— PROBLEM —
From the entries below, copy out every line with "Contributors" in it.

— RECORDS SUPPLIED —

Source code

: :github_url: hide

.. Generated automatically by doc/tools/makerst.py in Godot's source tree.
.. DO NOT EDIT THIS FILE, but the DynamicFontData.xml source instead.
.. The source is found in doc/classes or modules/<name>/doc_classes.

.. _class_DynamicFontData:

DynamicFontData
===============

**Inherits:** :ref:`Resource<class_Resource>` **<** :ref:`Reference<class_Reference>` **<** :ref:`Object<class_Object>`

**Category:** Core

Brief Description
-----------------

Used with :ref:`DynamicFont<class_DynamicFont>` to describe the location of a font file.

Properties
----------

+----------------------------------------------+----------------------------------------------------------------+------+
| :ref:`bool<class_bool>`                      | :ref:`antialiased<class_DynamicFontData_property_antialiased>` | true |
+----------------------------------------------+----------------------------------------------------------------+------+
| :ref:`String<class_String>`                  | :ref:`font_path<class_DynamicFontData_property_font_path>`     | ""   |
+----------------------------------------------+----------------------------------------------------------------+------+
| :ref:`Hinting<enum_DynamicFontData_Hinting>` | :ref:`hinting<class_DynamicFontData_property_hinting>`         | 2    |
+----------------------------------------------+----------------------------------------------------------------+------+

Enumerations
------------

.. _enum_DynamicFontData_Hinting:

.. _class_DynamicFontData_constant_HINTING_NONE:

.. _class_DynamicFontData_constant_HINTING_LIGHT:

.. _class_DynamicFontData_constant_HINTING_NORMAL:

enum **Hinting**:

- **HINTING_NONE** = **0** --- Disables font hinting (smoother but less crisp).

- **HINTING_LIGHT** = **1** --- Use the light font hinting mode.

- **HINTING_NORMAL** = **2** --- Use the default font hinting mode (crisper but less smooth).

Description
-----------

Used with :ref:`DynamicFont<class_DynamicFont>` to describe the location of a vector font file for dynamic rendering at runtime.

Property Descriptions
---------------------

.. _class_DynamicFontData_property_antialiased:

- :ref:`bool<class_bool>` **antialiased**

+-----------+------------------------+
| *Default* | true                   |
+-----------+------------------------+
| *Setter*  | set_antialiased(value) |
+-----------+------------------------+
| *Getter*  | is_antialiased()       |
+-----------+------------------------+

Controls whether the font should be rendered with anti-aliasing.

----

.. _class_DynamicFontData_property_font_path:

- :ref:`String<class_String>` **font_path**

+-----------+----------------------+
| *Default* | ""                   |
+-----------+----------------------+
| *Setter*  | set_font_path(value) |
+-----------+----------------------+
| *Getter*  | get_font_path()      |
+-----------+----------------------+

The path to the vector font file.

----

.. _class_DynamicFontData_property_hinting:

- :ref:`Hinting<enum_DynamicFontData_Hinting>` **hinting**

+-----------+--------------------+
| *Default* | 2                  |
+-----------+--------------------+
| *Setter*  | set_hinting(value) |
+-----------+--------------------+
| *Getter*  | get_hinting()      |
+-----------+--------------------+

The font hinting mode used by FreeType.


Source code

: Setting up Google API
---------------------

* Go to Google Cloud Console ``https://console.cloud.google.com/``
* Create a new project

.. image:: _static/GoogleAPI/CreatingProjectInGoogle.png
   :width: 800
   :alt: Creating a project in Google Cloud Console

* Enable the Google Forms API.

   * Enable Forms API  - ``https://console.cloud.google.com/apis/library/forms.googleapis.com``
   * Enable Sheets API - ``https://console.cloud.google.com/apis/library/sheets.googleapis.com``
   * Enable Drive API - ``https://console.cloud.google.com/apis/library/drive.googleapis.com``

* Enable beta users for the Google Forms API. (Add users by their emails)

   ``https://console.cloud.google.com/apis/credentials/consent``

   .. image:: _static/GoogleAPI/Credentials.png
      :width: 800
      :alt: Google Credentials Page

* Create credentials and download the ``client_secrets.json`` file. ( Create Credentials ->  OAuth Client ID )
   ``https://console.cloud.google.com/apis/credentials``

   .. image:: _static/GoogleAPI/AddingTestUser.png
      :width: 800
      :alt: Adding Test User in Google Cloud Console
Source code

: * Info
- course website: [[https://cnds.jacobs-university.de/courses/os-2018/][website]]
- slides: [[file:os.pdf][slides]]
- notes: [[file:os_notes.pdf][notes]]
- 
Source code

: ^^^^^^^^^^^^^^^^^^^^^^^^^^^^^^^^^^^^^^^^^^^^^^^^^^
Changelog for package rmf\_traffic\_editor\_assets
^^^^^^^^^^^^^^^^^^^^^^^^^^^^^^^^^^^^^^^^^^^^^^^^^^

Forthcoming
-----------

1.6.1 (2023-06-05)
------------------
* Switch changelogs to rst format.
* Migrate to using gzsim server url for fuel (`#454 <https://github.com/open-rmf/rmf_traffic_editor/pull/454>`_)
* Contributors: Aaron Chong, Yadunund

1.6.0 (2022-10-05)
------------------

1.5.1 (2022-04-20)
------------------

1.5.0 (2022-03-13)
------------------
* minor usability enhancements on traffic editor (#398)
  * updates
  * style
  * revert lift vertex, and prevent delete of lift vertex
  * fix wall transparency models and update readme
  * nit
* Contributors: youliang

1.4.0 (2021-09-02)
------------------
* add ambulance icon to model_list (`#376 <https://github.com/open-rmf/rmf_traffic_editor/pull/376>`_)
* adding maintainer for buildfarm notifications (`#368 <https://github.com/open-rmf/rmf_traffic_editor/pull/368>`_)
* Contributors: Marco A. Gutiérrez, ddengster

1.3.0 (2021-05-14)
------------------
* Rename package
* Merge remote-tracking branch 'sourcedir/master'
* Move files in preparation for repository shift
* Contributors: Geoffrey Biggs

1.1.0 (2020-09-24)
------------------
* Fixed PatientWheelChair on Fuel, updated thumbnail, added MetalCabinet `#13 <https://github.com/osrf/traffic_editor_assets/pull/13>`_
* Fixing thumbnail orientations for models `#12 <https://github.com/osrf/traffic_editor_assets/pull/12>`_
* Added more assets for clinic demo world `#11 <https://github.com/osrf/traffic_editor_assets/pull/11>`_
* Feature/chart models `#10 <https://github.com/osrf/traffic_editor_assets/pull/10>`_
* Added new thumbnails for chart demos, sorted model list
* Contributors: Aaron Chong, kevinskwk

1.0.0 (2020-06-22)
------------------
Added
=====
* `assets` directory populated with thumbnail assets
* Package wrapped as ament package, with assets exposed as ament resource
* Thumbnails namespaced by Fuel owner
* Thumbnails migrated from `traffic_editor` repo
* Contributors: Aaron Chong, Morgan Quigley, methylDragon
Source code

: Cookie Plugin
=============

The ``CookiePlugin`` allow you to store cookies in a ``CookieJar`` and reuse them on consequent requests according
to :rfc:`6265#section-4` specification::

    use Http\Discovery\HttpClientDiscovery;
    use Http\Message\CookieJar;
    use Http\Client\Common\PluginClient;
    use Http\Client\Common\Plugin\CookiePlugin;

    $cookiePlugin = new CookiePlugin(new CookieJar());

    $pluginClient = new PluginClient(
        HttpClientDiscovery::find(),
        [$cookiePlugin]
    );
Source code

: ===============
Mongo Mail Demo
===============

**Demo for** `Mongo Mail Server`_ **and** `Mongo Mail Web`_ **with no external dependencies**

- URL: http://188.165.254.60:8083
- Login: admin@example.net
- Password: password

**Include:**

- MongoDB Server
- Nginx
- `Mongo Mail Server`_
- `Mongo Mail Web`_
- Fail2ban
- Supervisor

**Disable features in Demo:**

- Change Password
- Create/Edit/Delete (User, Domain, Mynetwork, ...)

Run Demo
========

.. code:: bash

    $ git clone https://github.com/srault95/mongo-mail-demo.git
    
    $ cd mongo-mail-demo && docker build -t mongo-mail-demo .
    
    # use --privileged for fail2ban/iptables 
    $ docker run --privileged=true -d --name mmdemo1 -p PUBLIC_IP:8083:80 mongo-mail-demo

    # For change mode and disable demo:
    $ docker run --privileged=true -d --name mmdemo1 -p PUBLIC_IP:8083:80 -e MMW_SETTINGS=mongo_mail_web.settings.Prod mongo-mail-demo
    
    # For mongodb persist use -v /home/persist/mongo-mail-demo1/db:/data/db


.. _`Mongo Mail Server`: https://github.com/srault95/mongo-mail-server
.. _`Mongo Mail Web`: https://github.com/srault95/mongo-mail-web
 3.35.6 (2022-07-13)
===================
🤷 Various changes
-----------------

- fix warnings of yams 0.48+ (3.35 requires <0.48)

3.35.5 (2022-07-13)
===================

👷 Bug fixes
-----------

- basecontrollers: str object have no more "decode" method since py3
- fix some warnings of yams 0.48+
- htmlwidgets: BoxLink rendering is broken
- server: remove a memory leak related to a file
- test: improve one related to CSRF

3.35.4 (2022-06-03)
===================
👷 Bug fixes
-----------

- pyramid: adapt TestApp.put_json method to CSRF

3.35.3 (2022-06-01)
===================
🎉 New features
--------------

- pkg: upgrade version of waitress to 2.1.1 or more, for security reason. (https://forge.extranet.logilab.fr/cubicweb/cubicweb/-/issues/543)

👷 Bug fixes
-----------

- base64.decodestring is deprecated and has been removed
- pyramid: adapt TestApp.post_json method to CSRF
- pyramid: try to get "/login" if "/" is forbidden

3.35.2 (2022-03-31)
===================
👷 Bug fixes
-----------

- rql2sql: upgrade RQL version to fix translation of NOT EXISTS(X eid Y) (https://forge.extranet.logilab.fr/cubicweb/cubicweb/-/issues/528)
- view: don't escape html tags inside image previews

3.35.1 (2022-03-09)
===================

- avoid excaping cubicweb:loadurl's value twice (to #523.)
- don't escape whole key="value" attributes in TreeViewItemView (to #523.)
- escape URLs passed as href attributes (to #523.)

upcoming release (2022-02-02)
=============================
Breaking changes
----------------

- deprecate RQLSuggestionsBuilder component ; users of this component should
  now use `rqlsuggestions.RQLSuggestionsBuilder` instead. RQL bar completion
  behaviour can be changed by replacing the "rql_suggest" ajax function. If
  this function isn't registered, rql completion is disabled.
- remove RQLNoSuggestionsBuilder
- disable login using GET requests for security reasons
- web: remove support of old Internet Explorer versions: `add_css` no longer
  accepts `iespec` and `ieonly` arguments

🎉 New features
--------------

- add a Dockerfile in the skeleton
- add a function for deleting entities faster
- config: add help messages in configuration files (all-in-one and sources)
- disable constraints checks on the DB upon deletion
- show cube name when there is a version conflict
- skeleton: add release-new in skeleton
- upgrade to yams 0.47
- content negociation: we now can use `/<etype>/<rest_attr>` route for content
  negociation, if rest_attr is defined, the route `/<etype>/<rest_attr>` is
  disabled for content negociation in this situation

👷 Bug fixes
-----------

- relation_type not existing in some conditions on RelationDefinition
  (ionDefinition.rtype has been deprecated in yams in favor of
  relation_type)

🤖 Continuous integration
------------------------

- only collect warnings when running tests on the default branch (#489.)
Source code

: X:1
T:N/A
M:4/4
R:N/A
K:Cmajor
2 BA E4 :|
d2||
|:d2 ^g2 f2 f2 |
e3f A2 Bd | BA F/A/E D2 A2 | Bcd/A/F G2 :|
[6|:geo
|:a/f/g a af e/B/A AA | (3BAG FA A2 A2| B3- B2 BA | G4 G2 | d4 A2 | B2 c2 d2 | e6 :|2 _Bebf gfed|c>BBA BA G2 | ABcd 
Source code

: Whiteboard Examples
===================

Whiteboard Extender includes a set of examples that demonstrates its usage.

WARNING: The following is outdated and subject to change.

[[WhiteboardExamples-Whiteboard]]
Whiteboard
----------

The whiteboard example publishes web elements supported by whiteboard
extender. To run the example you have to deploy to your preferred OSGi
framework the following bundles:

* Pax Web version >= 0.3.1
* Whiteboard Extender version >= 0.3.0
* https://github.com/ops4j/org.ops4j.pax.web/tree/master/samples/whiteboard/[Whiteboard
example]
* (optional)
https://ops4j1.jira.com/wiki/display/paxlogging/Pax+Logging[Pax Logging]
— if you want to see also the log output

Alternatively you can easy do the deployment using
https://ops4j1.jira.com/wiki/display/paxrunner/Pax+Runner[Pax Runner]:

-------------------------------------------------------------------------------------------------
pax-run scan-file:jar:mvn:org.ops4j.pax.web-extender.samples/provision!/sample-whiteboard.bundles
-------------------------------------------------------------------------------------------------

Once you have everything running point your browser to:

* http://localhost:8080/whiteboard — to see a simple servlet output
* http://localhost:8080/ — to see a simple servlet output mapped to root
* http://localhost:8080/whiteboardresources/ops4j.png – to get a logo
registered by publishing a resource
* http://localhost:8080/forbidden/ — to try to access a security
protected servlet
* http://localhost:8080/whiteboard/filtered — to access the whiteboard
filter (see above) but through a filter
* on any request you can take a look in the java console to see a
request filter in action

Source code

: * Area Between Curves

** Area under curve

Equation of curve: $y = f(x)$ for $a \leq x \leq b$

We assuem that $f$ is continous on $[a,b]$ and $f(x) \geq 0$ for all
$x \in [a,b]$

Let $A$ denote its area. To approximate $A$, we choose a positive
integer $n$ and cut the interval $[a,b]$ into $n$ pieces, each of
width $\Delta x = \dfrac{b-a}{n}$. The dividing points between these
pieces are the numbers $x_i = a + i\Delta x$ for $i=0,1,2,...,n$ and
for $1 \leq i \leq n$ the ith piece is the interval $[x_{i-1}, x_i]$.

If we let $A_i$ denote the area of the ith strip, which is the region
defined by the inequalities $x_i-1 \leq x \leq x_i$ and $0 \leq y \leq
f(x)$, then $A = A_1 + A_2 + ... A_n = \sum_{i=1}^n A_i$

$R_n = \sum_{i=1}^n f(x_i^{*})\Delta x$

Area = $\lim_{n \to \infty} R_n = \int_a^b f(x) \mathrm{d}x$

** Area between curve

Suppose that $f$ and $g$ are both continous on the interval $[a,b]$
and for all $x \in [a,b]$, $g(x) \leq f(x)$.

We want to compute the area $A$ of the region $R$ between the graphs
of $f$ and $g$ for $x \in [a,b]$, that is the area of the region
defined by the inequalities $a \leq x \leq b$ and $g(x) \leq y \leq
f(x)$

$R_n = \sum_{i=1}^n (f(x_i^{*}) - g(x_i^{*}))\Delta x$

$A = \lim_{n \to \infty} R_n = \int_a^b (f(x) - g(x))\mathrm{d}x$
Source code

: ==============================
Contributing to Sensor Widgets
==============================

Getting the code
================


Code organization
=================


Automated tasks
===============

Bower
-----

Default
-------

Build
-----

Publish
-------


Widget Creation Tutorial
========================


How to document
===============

— EXPECTED OUTPUT —
* Contributors: Aaron Chong, Yadunund
* Contributors: youliang
* Contributors: Marco A. Gutiérrez, ddengster
* Contributors: Geoffrey Biggs
* Contributors: Aaron Chong, kevinskwk
* Contributors: Aaron Chong, Morgan Quigley, methylDragon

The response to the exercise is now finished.